The 'huge' was refered to the 5 Elo but reading it from someone else brings back some relation to it. 5 Elo phhh

Thanks again
Ingo
-
- Posts: 3226
- Joined: Wed May 06, 2009 10:31 pm
- Location: Fuquay-Varina, North Carolina
Re: Houdini 2.0 running for the IPON
drawdist computes (I believe) a maximum likelihood estimate for the drawelo parameter. I do know that the drawelo estimate increases when the percentage of draws increases.
drawelo is used in the following equations, which is Bayeselo's adjustment to the Elo equations:
P(White) = 1/(1+10^((Black Elo - White Elo - Advantage + Drawelo)/400))
P(Black)= 1/(1+10^((White Elo - Black Elo + Advantage + Drawelo)/400))
Which lead to a third equation:
P(Draws) = 1 - P(White) - P(Black)
All in all, it provides additional information for the Elo estimate. For a given number of White wins and Black wins, more draws lead to a smaller estimated Elo difference.
drawelo is used in the following equations, which is Bayeselo's adjustment to the Elo equations:
P(White) = 1/(1+10^((Black Elo - White Elo - Advantage + Drawelo)/400))

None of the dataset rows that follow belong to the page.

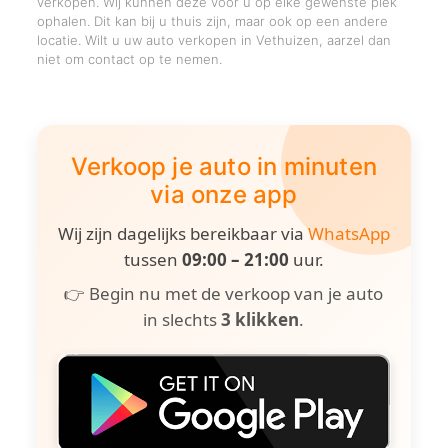
verkopen. Wij kunnen deze voor u op elke gewenste plek
ophalen. Dit kan bij u thuis zijn, maar ook op een andere
locatie. Wilt u uw auto verkopen in Vethuizen, aarzel dan
niet om contact op te nemen.
Verkoop je auto in minuten
via onze app
Wij zijn dagelijks bereikbaar via
WhatsApp
tussen
09:00 – 21:00
uur.
👉 Begin nu met de verkoop van je auto
in slechts
3 klikken
.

P(Black)= 1/(1+10^((White Elo - Black Elo + Advantage + Drawelo)/400))
Which lead to a third equation:
P(Draws) = 1 - P(White) - P(Black)
All in all, it provides additional information for the Elo estimate. For a given number of White wins and Black wins, more draws lead to a smaller estimated Elo difference.